» WHAT IS NEEDED
What lines in the following entries hold the word "Adhes"? Copy each one.

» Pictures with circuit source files
■ ■ ■

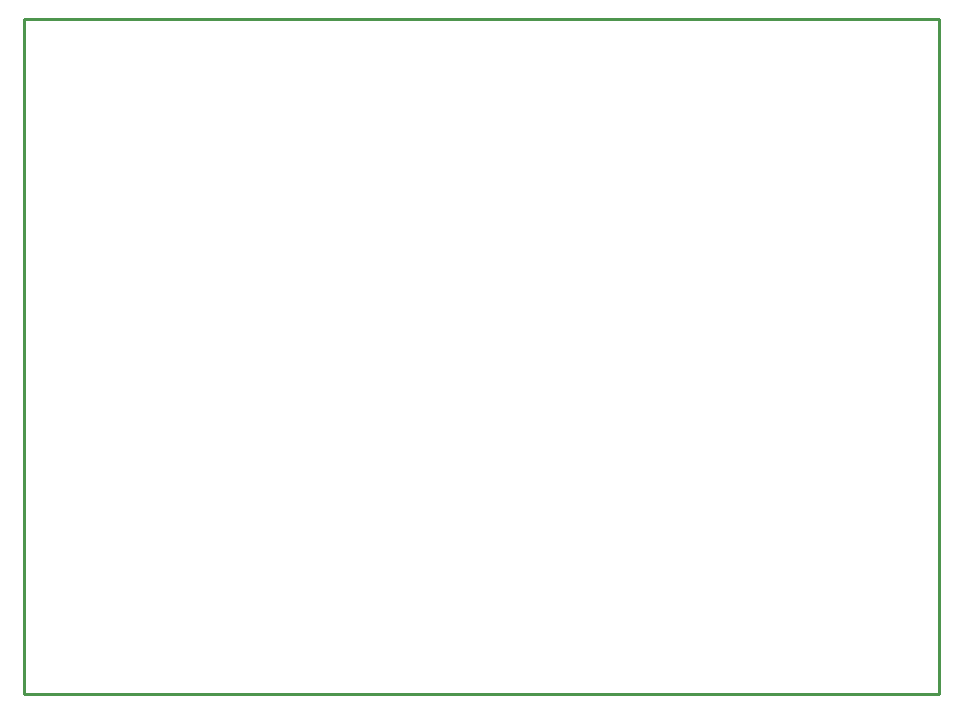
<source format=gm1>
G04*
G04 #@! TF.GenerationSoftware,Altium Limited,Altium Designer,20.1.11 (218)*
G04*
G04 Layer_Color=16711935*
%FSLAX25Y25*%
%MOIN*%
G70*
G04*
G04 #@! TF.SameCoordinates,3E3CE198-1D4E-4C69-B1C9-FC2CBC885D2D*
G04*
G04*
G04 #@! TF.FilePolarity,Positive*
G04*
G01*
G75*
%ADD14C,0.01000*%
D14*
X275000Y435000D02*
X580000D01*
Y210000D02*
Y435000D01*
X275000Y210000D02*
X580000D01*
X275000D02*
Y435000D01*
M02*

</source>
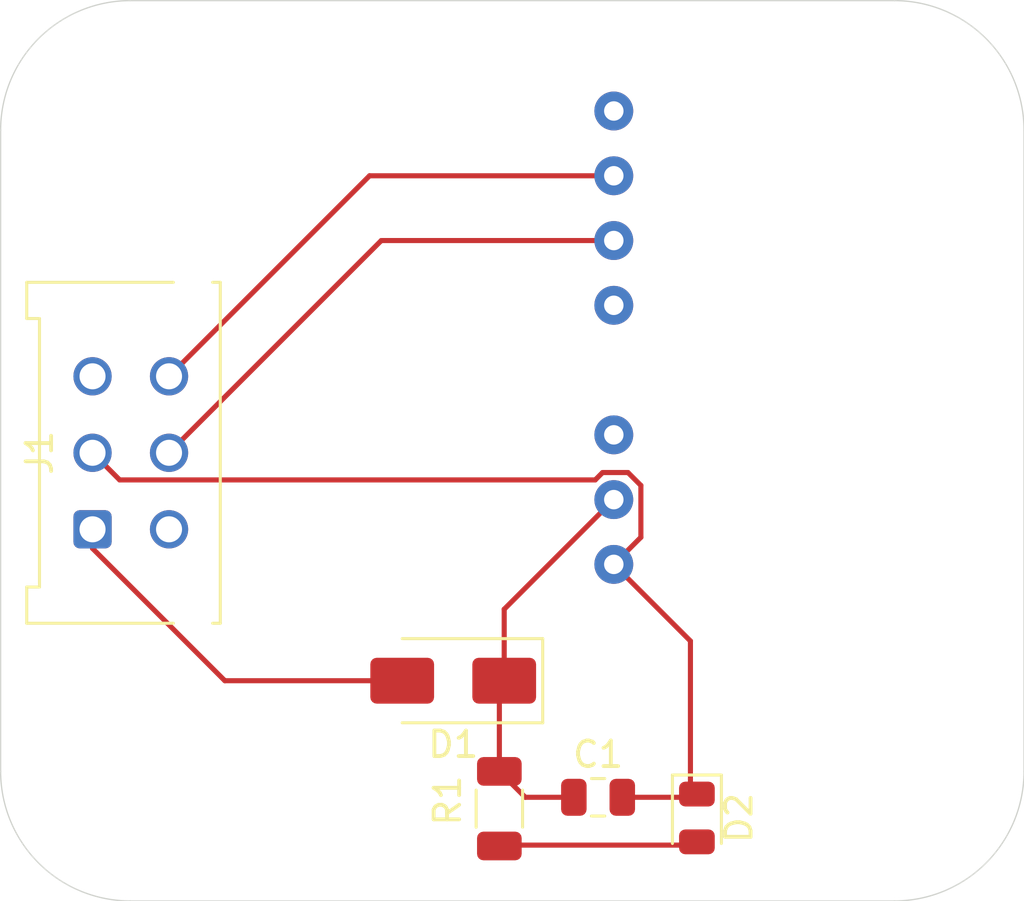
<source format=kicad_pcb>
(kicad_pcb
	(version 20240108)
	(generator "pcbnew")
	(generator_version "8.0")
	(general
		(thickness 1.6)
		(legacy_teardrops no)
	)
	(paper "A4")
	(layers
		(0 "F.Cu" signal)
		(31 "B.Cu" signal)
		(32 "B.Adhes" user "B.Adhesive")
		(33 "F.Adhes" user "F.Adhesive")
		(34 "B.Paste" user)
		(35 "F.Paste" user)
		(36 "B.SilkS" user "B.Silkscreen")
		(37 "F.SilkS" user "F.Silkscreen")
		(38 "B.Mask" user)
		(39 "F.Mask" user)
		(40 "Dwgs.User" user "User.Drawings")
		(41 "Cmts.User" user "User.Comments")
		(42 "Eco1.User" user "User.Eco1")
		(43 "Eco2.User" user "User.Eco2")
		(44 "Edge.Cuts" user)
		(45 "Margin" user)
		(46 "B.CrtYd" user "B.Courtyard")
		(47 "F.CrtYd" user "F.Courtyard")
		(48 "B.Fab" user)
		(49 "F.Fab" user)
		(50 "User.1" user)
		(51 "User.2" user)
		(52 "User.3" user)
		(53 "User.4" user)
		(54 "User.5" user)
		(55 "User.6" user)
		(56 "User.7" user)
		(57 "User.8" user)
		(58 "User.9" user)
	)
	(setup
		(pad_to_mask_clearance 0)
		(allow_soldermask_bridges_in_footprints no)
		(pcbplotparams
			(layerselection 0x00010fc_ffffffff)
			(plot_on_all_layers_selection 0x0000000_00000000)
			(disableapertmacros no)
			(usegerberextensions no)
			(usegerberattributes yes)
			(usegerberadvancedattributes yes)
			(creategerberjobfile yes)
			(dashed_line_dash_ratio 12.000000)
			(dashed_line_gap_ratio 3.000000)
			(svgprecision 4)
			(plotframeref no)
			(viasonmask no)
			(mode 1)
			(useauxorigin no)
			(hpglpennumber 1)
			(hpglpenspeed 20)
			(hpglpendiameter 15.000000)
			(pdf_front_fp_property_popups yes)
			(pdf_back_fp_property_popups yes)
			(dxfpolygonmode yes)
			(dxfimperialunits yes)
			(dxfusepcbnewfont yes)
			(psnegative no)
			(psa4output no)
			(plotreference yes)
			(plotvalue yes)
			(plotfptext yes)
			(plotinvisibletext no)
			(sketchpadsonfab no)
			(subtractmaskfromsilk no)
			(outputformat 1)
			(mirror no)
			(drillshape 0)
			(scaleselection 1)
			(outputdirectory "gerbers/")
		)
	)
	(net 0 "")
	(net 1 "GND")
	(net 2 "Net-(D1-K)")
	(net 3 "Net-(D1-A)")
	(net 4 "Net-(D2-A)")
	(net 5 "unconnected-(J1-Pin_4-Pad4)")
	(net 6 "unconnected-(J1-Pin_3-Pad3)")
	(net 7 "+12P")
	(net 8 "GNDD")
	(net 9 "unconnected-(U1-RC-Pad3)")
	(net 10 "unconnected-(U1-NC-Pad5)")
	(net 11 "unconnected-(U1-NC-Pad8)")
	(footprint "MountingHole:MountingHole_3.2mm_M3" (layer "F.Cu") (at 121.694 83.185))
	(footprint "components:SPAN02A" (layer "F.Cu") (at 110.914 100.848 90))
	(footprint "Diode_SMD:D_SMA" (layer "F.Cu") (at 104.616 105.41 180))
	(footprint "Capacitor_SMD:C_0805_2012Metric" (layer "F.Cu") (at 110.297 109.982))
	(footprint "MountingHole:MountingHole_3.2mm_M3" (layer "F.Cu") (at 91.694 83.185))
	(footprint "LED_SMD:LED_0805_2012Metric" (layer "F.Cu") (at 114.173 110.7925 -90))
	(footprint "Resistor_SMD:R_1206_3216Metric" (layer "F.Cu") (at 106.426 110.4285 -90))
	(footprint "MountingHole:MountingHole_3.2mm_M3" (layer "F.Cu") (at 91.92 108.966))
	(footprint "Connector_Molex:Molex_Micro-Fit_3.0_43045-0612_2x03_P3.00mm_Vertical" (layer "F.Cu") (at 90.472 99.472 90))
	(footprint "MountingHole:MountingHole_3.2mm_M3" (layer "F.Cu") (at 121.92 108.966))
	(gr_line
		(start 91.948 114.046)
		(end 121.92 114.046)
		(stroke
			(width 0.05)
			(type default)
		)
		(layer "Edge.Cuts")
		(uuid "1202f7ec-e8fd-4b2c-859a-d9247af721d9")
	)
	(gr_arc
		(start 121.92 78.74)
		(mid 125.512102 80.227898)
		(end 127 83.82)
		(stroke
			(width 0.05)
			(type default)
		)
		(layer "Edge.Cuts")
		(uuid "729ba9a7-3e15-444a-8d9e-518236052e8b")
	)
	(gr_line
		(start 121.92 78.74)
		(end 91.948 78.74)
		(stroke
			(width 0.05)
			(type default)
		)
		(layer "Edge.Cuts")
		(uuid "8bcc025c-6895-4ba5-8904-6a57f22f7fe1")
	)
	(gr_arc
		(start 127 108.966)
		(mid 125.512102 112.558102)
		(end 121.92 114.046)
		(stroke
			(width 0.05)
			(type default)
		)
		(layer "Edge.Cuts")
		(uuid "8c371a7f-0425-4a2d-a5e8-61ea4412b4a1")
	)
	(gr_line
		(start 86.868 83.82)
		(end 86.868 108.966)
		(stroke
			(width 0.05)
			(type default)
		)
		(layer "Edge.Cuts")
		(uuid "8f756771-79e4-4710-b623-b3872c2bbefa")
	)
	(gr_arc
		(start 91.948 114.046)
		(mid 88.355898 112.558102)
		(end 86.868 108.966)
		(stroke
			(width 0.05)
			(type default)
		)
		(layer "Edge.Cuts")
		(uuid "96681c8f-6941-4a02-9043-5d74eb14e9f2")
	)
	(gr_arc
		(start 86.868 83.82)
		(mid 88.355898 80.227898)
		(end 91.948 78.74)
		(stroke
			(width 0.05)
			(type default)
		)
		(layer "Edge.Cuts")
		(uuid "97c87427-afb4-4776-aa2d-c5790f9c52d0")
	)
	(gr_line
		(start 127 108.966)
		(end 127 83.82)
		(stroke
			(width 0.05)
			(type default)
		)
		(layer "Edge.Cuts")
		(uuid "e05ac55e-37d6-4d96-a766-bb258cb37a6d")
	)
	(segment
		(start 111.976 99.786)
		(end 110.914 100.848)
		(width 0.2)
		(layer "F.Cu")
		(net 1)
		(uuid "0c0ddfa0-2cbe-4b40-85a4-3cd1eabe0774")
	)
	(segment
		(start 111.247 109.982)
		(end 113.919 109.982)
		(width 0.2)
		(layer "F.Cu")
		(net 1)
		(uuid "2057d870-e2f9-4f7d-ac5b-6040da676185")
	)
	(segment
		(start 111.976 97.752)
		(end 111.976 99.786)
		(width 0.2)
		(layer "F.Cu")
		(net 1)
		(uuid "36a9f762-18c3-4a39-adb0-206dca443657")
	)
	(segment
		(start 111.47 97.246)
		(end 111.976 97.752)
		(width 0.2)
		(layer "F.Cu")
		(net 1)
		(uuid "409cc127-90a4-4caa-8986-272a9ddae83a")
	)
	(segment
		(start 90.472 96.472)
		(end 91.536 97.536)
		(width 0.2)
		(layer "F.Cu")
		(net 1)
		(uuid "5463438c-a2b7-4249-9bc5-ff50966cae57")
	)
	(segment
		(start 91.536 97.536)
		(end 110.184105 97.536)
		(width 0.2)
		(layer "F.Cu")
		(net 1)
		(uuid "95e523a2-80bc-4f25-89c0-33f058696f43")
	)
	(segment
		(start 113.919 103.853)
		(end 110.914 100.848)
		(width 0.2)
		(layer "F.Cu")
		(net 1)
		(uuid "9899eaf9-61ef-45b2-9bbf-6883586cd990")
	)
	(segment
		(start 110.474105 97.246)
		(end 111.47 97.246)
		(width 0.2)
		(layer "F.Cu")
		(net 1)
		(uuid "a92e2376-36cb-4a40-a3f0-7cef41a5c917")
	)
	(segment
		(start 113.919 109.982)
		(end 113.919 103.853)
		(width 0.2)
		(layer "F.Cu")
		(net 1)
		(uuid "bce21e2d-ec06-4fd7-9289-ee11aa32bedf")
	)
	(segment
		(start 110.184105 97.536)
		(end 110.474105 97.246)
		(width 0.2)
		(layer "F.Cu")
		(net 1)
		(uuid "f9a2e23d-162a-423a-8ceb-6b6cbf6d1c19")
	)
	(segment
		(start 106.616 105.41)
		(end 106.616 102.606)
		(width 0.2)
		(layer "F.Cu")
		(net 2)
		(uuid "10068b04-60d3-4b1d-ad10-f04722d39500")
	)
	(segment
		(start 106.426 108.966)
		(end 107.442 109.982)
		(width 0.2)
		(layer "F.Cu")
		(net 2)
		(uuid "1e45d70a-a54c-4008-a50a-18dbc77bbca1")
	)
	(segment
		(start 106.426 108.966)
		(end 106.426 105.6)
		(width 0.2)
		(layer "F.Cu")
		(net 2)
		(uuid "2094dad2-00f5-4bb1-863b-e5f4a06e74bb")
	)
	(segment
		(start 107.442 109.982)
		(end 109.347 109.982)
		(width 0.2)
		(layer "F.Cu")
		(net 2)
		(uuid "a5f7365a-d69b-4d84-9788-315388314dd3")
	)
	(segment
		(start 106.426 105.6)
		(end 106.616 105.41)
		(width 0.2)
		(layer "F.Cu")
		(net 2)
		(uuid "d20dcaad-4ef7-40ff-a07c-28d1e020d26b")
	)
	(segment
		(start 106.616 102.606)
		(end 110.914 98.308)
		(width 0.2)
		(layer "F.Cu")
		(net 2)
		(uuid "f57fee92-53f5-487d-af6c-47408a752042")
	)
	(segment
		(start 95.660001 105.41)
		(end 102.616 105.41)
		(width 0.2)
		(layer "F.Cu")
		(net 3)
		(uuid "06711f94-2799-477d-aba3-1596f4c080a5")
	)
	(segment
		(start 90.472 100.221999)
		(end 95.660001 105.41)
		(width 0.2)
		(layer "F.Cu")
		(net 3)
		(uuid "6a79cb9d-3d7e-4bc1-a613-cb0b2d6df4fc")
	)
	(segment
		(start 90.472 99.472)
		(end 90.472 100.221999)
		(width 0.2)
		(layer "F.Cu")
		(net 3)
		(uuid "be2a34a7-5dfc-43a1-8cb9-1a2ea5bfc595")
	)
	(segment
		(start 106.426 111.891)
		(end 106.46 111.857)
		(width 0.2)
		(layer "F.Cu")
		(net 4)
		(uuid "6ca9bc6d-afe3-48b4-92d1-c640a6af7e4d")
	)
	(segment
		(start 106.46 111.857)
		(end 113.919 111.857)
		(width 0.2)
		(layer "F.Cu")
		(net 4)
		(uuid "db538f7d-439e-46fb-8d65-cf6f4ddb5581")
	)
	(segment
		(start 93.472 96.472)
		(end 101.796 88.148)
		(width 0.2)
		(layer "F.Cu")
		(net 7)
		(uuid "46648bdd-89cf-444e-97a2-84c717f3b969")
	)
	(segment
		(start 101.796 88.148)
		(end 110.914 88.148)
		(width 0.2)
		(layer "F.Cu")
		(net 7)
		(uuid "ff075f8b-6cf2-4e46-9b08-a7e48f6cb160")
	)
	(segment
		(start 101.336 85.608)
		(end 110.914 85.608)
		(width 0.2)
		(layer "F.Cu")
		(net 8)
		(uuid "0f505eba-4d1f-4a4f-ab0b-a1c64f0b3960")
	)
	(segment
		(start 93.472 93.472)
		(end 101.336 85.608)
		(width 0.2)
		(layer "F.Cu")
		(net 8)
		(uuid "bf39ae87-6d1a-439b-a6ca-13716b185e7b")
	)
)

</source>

■ ■ ■

» OUTPUT BELOW
		(32 "B.Adhes" user "B.Adhesive")
		(33 "F.Adhes" user "F.Adhesive")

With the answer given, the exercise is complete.